La course aux batteries de nouvelle génération représente un fort enjeu technologique. Les ingénieurs poursuivent le double objectif d’augmenter la puissance des batteries tout en en allongeant la durée de vie. Une équipe de chercheurs russes vient d’annoncer la mise au point d’un prototype de batterie nucléaire surpassant les batteries électrochimiques actuelles.
Les batteries nucléaires (encore appelées « NuCell »), c’est-à-dire des batteries utilisant la désintégration radioactive comme source d’énergie, existent déjà depuis plusieurs années. Le principal défaut de celles-ci étant leur taille. Une équipe de physiciens russes a réussi à contourner ce problème en mettant au point un nouveau type de batterie nucléaire, utilisant un isotope du nickel ; cette batterie délivre dix fois plus de puissance que les batteries électrochimiques actuelles de même taille. Les résultats ont été publiés dans la revue Diamond and Related Materials.

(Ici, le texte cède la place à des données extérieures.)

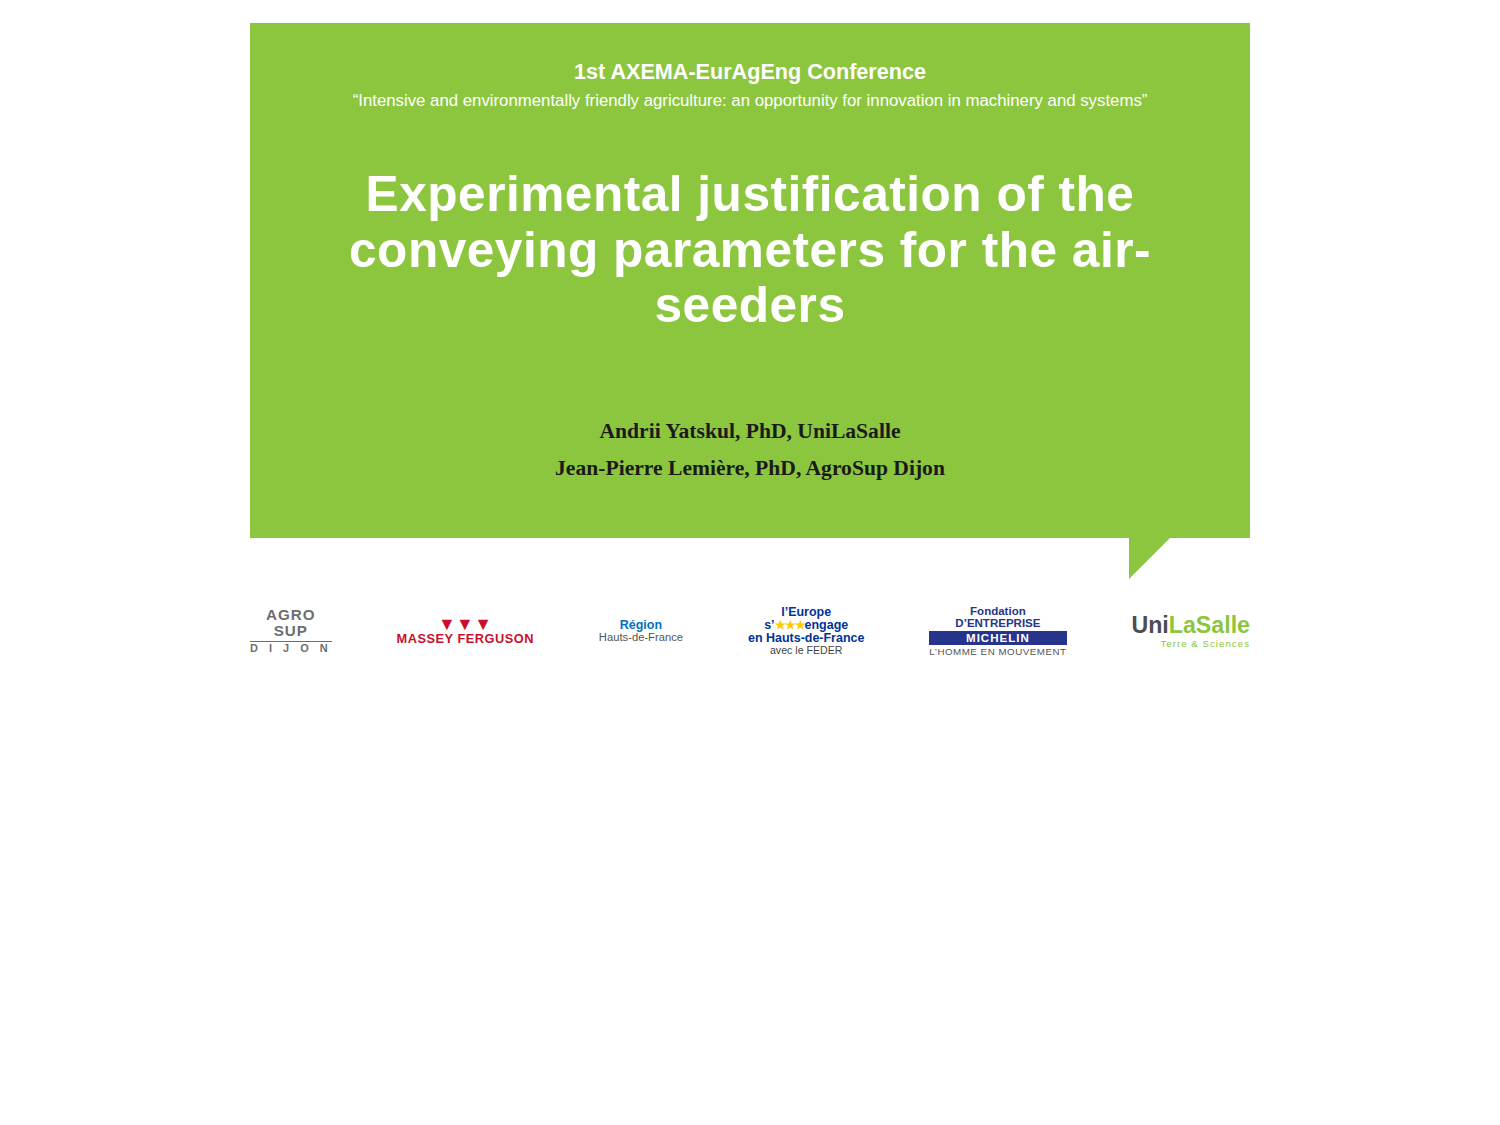1st AXEMA-EurAgEng Conference
“Intensive and environmentally friendly agriculture: an opportunity for innovation in machinery and systems”
Experimental justification of the conveying parameters for the air-seeders
Andrii Yatskul, PhD, UniLaSalle
Jean-Pierre Lemière, PhD, AgroSup Dijon
AGRO
SUPD I J O N
▼▼▼MASSEY FERGUSON
RégionHauts-de-France
l’Europe
s’★★★engage
en Hauts-de-Franceavec le FEDER
Fondation
D’ENTREPRISEMICHELIN L’HOMME EN MOUVEMENT
UniLaSalle Terre & Sciences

Ce prototype se base donc sur la désintégration bêta d’un élément radioactif pour créer une différence de potentiel. Dans les batteries électrochimiques, ce sont les différentes réactions d’oxydo-réduction qui créent cette différence de potentiel ; cela permet de fournir une bonne puissance au regard de la taille de la batterie, particulièrement via l’utilisation du lithium. Cependant, les batteries électrochimiques s’épuisent en général relativement rapidement, nécessitant d’être rechargées ou remplacées. Quant à une batterie nucléaire, sa durée de vie n’est pas fonction de réactions d’oxidy-réductions, mais de la demi-vie radioactive de l’élément utilisé.
L’idée des batteries bêtavoltaïques apparaît dès 1913. Contrairement à de mini-réacteurs nucléaires, elles ne produisent pas d’énergie thermique sous forme de chaleur, mais se chargent grâce aux particules bêta émises par un isotope arrachant les électrons du matériau périphérique. Toutefois, la puissance délivrée est assez faible. Il est possible de remédier à ce problème en stockant le flux d’électrons dans un condensateur, mais cela s’ajoute à la taille et au poids de la batterie ; cette condition peut s’avérer problématique dans le cas des satellites par exemple, pour lesquels la masse doit être minimisée au maximum.

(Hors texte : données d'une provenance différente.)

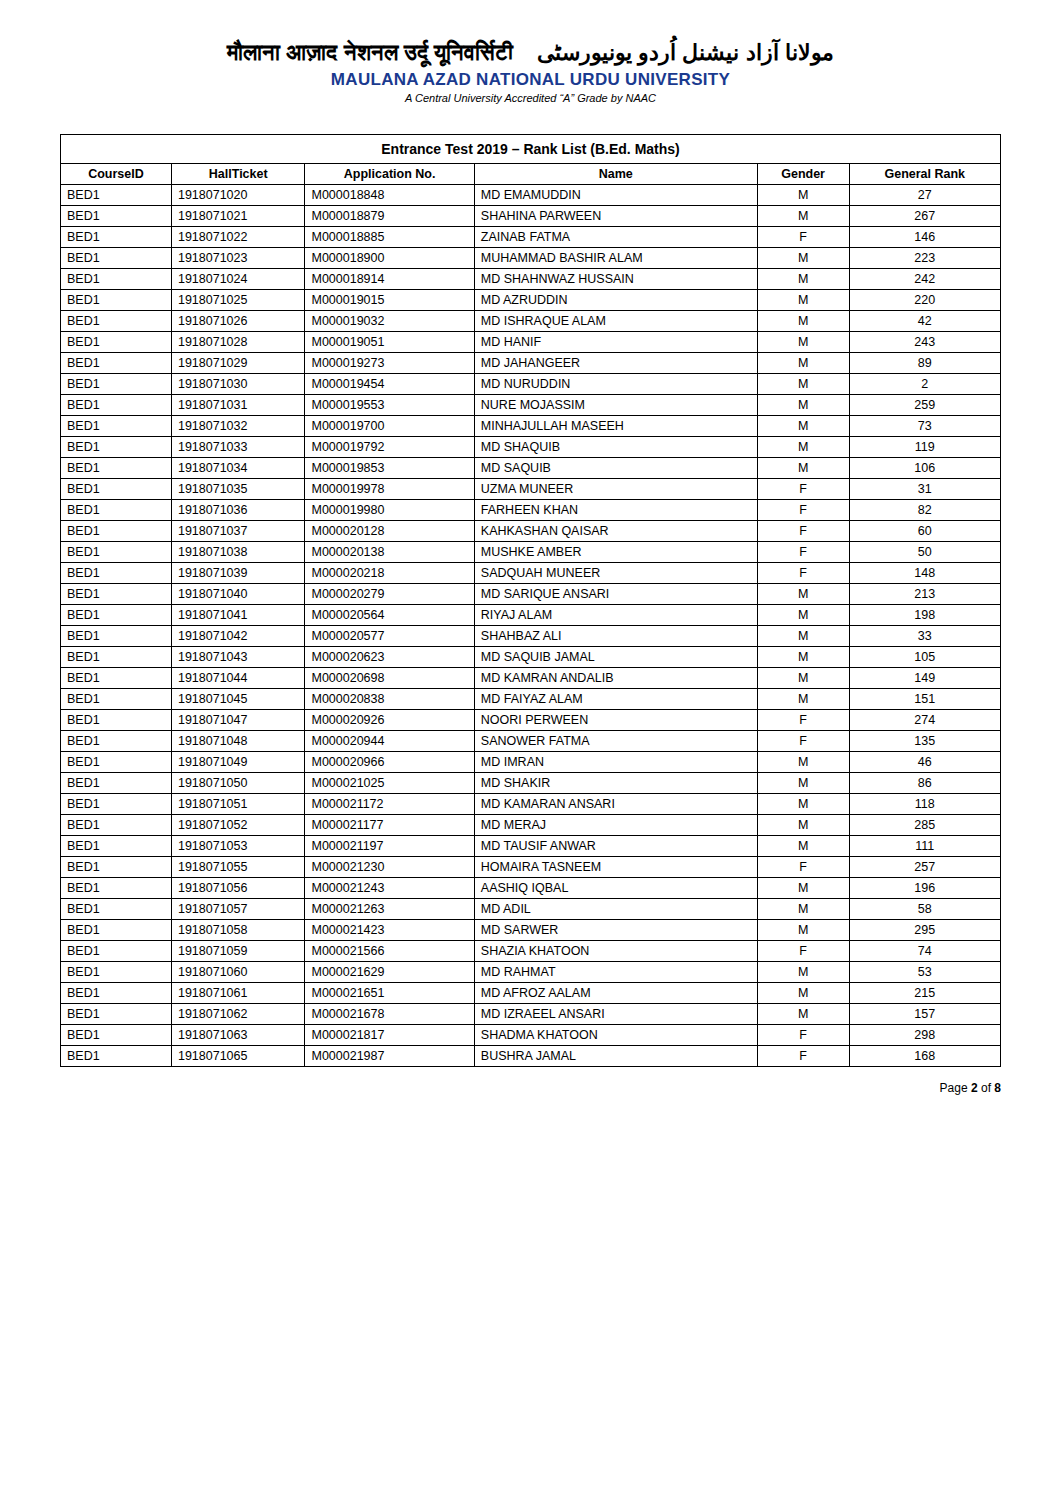मौलाना आज़ाद नेशनल उर्दू यूनिवर्सिटी مولانا آزاد نیشنل اُردو یونیورسٹی
MAULANA AZAD NATIONAL URDU UNIVERSITY
A Central University Accredited “A” Grade by NAAC
Entrance Test 2019 – Rank List (B.Ed. Maths)
| CourseID | HallTicket | Application No. | Name | Gender | General Rank |
| --- | --- | --- | --- | --- | --- |
| BED1 | 1918071020 | M000018848 | MD EMAMUDDIN | M | 27 |
| BED1 | 1918071021 | M000018879 | SHAHINA PARWEEN | M | 267 |
| BED1 | 1918071022 | M000018885 | ZAINAB FATMA | F | 146 |
| BED1 | 1918071023 | M000018900 | MUHAMMAD BASHIR ALAM | M | 223 |
| BED1 | 1918071024 | M000018914 | MD SHAHNWAZ HUSSAIN | M | 242 |
| BED1 | 1918071025 | M000019015 | MD AZRUDDIN | M | 220 |
| BED1 | 1918071026 | M000019032 | MD ISHRAQUE ALAM | M | 42 |
| BED1 | 1918071028 | M000019051 | MD HANIF | M | 243 |
| BED1 | 1918071029 | M000019273 | MD JAHANGEER | M | 89 |
| BED1 | 1918071030 | M000019454 | MD NURUDDIN | M | 2 |
| BED1 | 1918071031 | M000019553 | NURE MOJASSIM | M | 259 |
| BED1 | 1918071032 | M000019700 | MINHAJULLAH MASEEH | M | 73 |
| BED1 | 1918071033 | M000019792 | MD SHAQUIB | M | 119 |
| BED1 | 1918071034 | M000019853 | MD SAQUIB | M | 106 |
| BED1 | 1918071035 | M000019978 | UZMA MUNEER | F | 31 |
| BED1 | 1918071036 | M000019980 | FARHEEN KHAN | F | 82 |
| BED1 | 1918071037 | M000020128 | KAHKASHAN QAISAR | F | 60 |
| BED1 | 1918071038 | M000020138 | MUSHKE AMBER | F | 50 |
| BED1 | 1918071039 | M000020218 | SADQUAH MUNEER | F | 148 |
| BED1 | 1918071040 | M000020279 | MD SARIQUE ANSARI | M | 213 |
| BED1 | 1918071041 | M000020564 | RIYAJ ALAM | M | 198 |
| BED1 | 1918071042 | M000020577 | SHAHBAZ ALI | M | 33 |
| BED1 | 1918071043 | M000020623 | MD SAQUIB JAMAL | M | 105 |
| BED1 | 1918071044 | M000020698 | MD KAMRAN ANDALIB | M | 149 |
| BED1 | 1918071045 | M000020838 | MD FAIYAZ ALAM | M | 151 |
| BED1 | 1918071047 | M000020926 | NOORI PERWEEN | F | 274 |
| BED1 | 1918071048 | M000020944 | SANOWER FATMA | F | 135 |
| BED1 | 1918071049 | M000020966 | MD IMRAN | M | 46 |
| BED1 | 1918071050 | M000021025 | MD SHAKIR | M | 86 |
| BED1 | 1918071051 | M000021172 | MD KAMARAN ANSARI | M | 118 |
| BED1 | 1918071052 | M000021177 | MD MERAJ | M | 285 |
| BED1 | 1918071053 | M000021197 | MD TAUSIF ANWAR | M | 111 |
| BED1 | 1918071055 | M000021230 | HOMAIRA TASNEEM | F | 257 |
| BED1 | 1918071056 | M000021243 | AASHIQ IQBAL | M | 196 |
| BED1 | 1918071057 | M000021263 | MD ADIL | M | 58 |
| BED1 | 1918071058 | M000021423 | MD SARWER | M | 295 |
| BED1 | 1918071059 | M000021566 | SHAZIA KHATOON | F | 74 |
| BED1 | 1918071060 | M000021629 | MD RAHMAT | M | 53 |
| BED1 | 1918071061 | M000021651 | MD AFROZ AALAM | M | 215 |
| BED1 | 1918071062 | M000021678 | MD IZRAEEL ANSARI | M | 157 |
| BED1 | 1918071063 | M000021817 | SHADMA KHATOON | F | 298 |
| BED1 | 1918071065 | M000021987 | BUSHRA JAMAL | F | 168 |
Page 2 of 8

Le dispositif est constitué d’un empilement de nickel-63, un isotope artificiel du nickel, pris entre deux diodes semi-conductrices formant une barrière de Schottky (une barrière de potentiel pour les électrons, formée par une jonction métal-semiconducteur). Cette barrière maintient le courant dans un sens, méthode souvent utilisée pour transformer les courants alternatifs en courants directs. En ajustant l’épaisseur de chaque couche à une valeur de 2 micromètres, les chercheurs ont réussi à rentabiliser au maximum la tension délivrée par chaque gramme de l’isotope.

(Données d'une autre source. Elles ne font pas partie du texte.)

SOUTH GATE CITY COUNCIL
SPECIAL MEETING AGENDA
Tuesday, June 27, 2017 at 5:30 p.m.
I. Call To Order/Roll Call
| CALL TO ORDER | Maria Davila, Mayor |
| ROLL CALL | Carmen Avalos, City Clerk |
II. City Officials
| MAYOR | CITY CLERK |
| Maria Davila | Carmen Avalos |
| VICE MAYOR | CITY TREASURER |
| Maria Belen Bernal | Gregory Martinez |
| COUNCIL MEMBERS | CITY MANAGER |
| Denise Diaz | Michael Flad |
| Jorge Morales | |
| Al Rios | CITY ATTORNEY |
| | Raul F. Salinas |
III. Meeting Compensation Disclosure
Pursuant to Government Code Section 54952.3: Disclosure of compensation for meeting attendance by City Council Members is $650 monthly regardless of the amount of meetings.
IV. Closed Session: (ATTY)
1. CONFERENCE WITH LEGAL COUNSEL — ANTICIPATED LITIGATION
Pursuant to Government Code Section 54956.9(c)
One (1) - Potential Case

Le nickel-63 possède une demi-vie de 100 ans ; placé dans ce nouveau modèle de batterie nucléaire, cela permet d’atteindre une quantité d »énergie de 3300 milliwatts-heures par gramme, soit 10 fois plus que pour une batterie électrochimique ordinaire. Ces résultats représentent une étape importante comparée aux batteries bêtavoltaïques précédentes. Et même si cela ne suffit toujours pas à alimenter un smartphone, une telle batterie reste utile pour de nombreuses autres applications.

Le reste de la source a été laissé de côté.